Ach, hoe het seizoen er ook uitziet,
in de hele wijde wereld is er niets
dat mij vreugde kan schenken
behalve ware minne.
1b
Ay minne, op trouwe, want gi al sijt
miere zielen joie, mier herten vlijt,
ontfaermt der noet, siet ane den strijt,
hort cordis clamor.
Ach minne, in hoop op je trouw, want jij bent heel
de blijdschap van mijn ziel, de lust van mijn hart:
heb meelij met mijn nood, aanzie mijn strijd,
hoor mijn hartenkreet.
2a
Ay, wat ic mijn wee roepe ende clage,
de minne doe met mi hare behaghe.
Ic wille hare gheven al mine daghe
laus et honor.
Ach, hoe ik mijn pijn ook uitschreeuw en beklaag,
de minne mag doen met mij wat ze wil.
Ik wil haar al mijn dagen geven:
lof en eer.
2b
Ay minne, ochte trouwe uwe oghe anezaghe!
Want mi maect coene dat ics ghewage.
Want mi ierst up uwe hog he stage
uwe traxit odor.
Ach minne, mocht je oog toch mijn trouw bezien!
Want daarvan te gewagen geeft mij moed.
Want naar je hoge hoogten
trok mij eerst jouw geur.
3a
Ay minne, ja gi, die nie en loghet,
want ghi mi toenet in der joghet
daer ic na quele. Want ghijt vermoget,
sijt medicina.
Ach minne, ja jij, die nooit loog,
omdat jij me in mijn jeugd datgene getoond hebt
waar ik naar smacht. Omdat jij het kunt,
wees medicijn.
3b
Ay ja, minne, ghi die als sijt voghet,
ghevet mi omme minnen dies mi meest hoghet,
want ghi sijt moeder alre doghet,
vrouwe et regina.
Ach ja, minne, jij die over alles heerst,
geef me omwille van minne wat me het meest verheugt.

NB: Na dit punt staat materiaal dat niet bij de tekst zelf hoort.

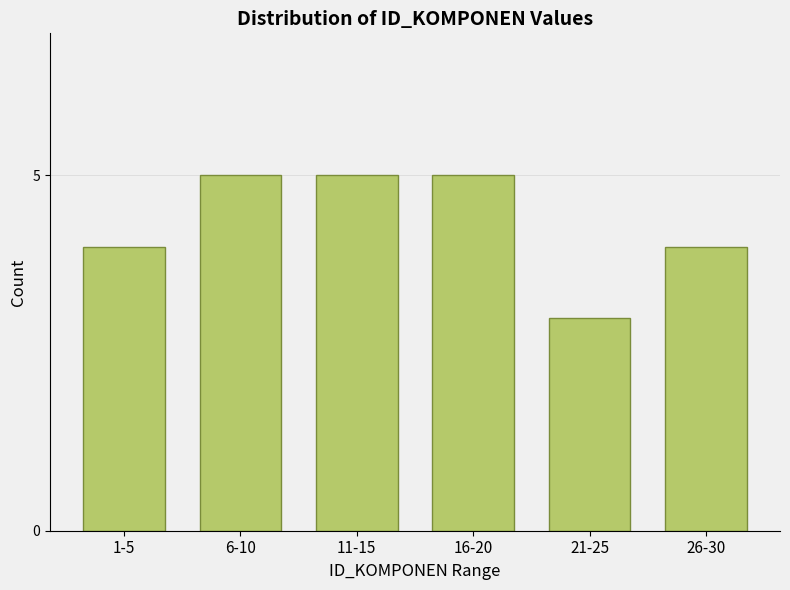

Reading left to right, extract all data points from this chart.

1-5=4	6-10=5	11-15=5	16-20=5	21-25=3	26-30=4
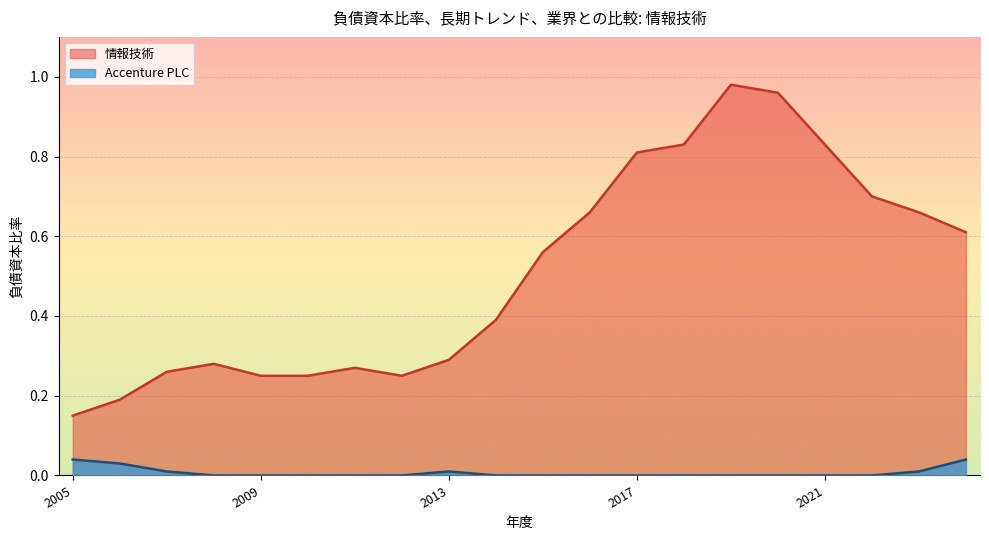

Reading right to left, transcribe all the data shown in this chart.

Accenture PLC: 2005-08-31=0.0	2006-08-31=0.0	2007-08-31=0.0	2008-08-31=0.0	2009-08-31=0.0	2010-08-31=0.0	2011-08-31=0.0	2012-08-31=0.0	2013-08-31=0.0	2014-08-31=0.0	2015-08-31=0.0	2016-08-31=0.0	2017-08-31=0.0	2018-08-31=0.0	2019-08-31=0.0	2020-08-31=0.0	2021-08-31=0.0	2022-08-31=0.0	2023-08-31=0.0	2024-08-31=0.0
情報技術: 2005-08-31=0.1	2006-08-31=0.2	2007-08-31=0.3	2008-08-31=0.3	2009-08-31=0.2	2010-08-31=0.2	2011-08-31=0.3	2012-08-31=0.2	2013-08-31=0.3	2014-08-31=0.4	2015-08-31=0.6	2016-08-31=0.7	2017-08-31=0.8	2018-08-31=0.8	2019-08-31=1.0	2020-08-31=1.0	2021-08-31=0.8	2022-08-31=0.7	2023-08-31=0.7	2024-08-31=0.6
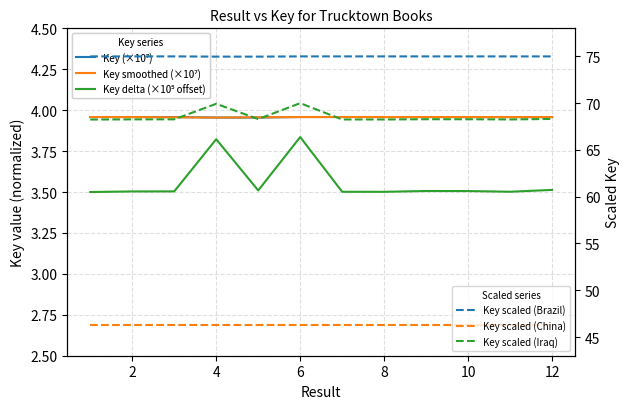

Reading left to right, extract all data points from this chart.

Key (×10⁷): 4.0	4.0	4.0	4.0	4.0	4.0	4.0	4.0	4.0	4.0	4.0	4.0
Key smoothed (×10⁷): 4.0	4.0	4.0	4.0	4.0	4.0	4.0	4.0	4.0	4.0	4.0	4.0
Key delta (×10⁵ offset): 3.5	3.5	3.5	3.8	3.5	3.8	3.5	3.5	3.5	3.5	3.5	3.5
Key scaled (Brazil): 75.0	75.0	75.0	75.0	75.0	75.0	75.0	75.0	75.0	75.0	75.0	75.0
Key scaled (China): 46.3	46.3	46.3	46.3	46.3	46.3	46.3	46.3	46.3	46.3	46.3	46.3
Key scaled (Iraq): 68.2	68.3	68.3	69.9	68.3	70.0	68.3	68.3	68.3	68.3	68.3	68.3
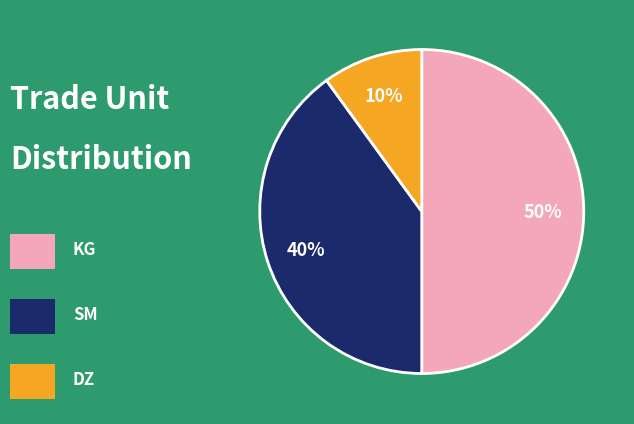

To the nearest percent, what is the average slice percentage?

33%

Want jij bent de moeder van alle deugden,
vrouwe en koningin.
4a
Ay, werde minne, fine pure,
wan siedi ane hoe ic ghedure?
Ende sijt in mine bettere zuere
condimentum.
Ach, hooggeëerde minne, edel en zuiver,
waarom zie je niet hoe ik standhoud?
En wees in mijn bittere ellende
leniging.
4b
Ay, ic dole te swaer in de avonture.
Mi sijn al andere saken suere.
Volgevet mi, minne, uwe hoghe nature
sacramentum.
Ach, ik dool te zeer in het avontuur.
Alle andere zaken zijn mij zuur.
Geef mij, minne, je hoge natuur helemaal
als een heilig mysterie.
5a
Ay, ben ic in vrome ochte in scade,
si al, minne, bi uwen rade.
Uwe slaghen sijn mi genoech genade
Redemptori.
Ach, ben ik in het voor- of in het nadeel,
moge alles, minne, gaan volgens jouw raadsbesluit.
Jouw slagen zijn voor mij voldoende genade
in de ogen van de Verlosser.
5b
Ay, wadic gewat, clemmic up grade,
bennic in honger ochte in sade,
dat ic u, minne, genoeg voldade,
bene mori.
Ach, of ik door het diepe waad of steile wegen klim,
of ik hongerig of verzadigd ben,
mocht ik jou, minne, totale voldoening geven
en goed sterven.
Amen.
Ещё видео!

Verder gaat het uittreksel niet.